> [GOAL]:
Reproduce the passage explaining Rust lifetimes and the Visitor trait word for word.

> [PASSAGE PROVIDED]:
^^^^^^^^^^^^^^^^
Exercise: implement Invokable<&'static Value>
for i32
and see if you can figure out why you can't implement Visitor for i32
analogously to your generic implementation.
And/or try it with impl<'a> Invokable<&'a Value> for &'a str
.
You can think of
impl<'a, F> Visitor for F
where
F: Invokable<&'a Value> + 'a,
as "there exists a lifetime 'a
and a type F
such that F: Invokable<&'a Value>
". Or roughly, "F
has a method invoke
that takes &'s Self
for all lifetimes 's
, and &'a Value
(for the specific lifetime 'a
that we said exists)."
But if you look at the trait you're trying to implement:
trait Visitor {
fn emit(&self, value: &Value);
}
This says, "to implement Visitor
, define a function emit
that takes &'s Self
and &'v Value
for all lifetimes 's
and 'v
".
So here's the mismatch:
// vvvvvvvvvv
Exists<'a> ForAll<'s> fn(&'s Self, &'a Value) // what F::invoke does
ForAll<'v> ForAll<'s> fn(&'s Self, &'v Value) // what F::emit needs
Since F::emit
has to handle any input lifetime on the &'v Value
, you need F
to implement Invoke<&'v Value>
for all 'v
, not just one specific 'a
, and that's what the for<'a>
bound does: effectively changes the Exists<'a>
to a ForAll<'a>
.
^^^^^^^^^^^^^^^^
> [DATASET EXCERPTS]:

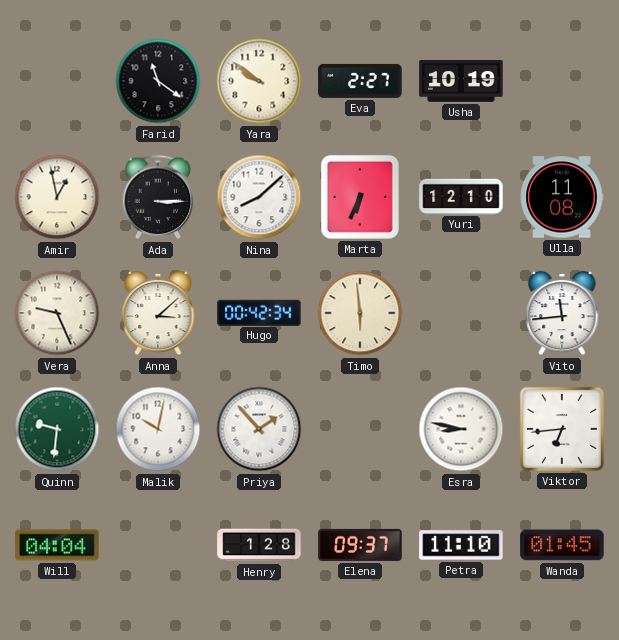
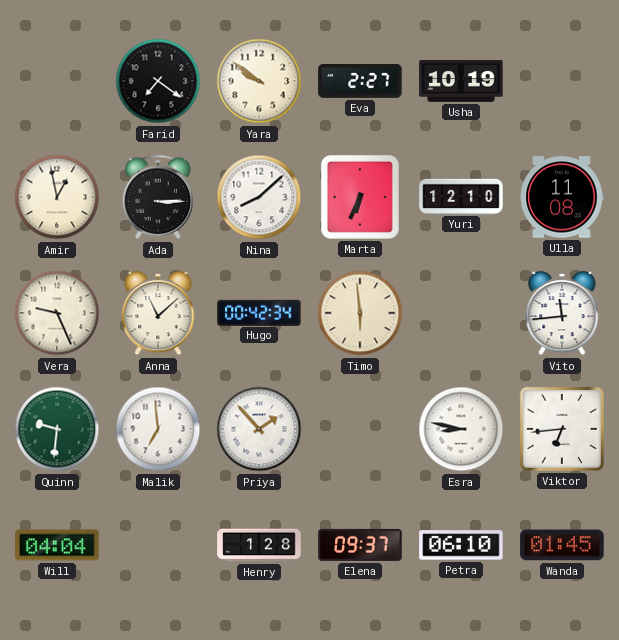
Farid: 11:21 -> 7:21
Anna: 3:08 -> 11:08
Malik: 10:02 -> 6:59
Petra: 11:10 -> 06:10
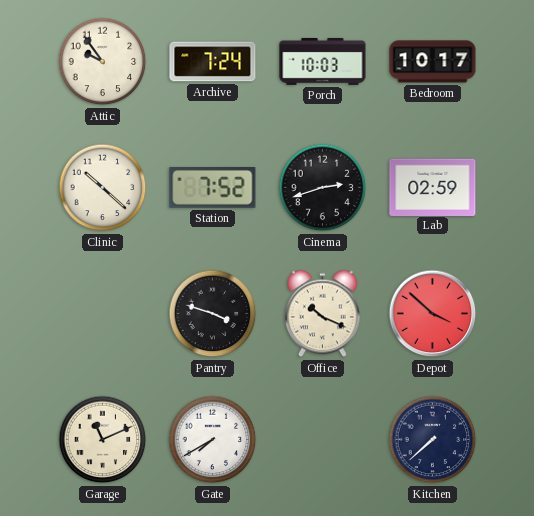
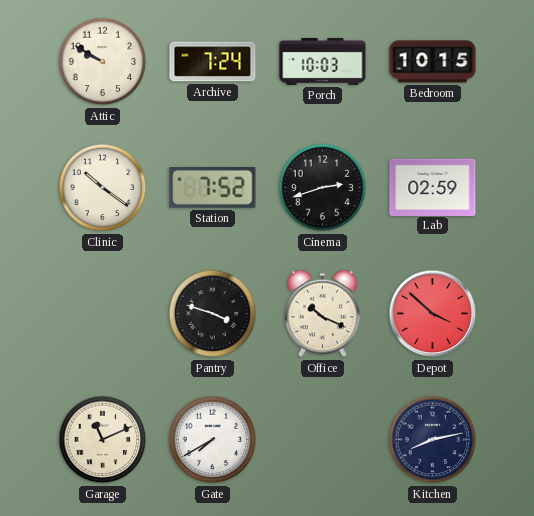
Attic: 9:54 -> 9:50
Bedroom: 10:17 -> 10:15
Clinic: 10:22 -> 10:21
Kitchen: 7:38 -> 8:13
^^^^^^^^^^^^^^^^
> [ANSWER TO THE TASK]:
Exercise: implement Invokable<&'static Value>
for i32
and see if you can figure out why you can't implement Visitor for i32
analogously to your generic implementation.
And/or try it with impl<'a> Invokable<&'a Value> for &'a str
.
You can think of
impl<'a, F> Visitor for F
where
F: Invokable<&'a Value> + 'a,
as "there exists a lifetime 'a
and a type F
such that F: Invokable<&'a Value>
". Or roughly, "F
has a method invoke
that takes &'s Self
for all lifetimes 's
, and &'a Value
(for the specific lifetime 'a
that we said exists)."
But if you look at the trait you're trying to implement:
trait Visitor {
fn emit(&self, value: &Value);
}
This says, "to implement Visitor
, define a function emit
that takes &'s Self
and &'v Value
for all lifetimes 's
and 'v
".
So here's the mismatch:
// vvvvvvvvvv
Exists<'a> ForAll<'s> fn(&'s Self, &'a Value) // what F::invoke does
ForAll<'v> ForAll<'s> fn(&'s Self, &'v Value) // what F::emit needs
Since F::emit
has to handle any input lifetime on the &'v Value
, you need F
to implement Invoke<&'v Value>
for all 'v
, not just one specific 'a
, and that's what the for<'a>
bound does: effectively changes the Exists<'a>
to a ForAll<'a>
.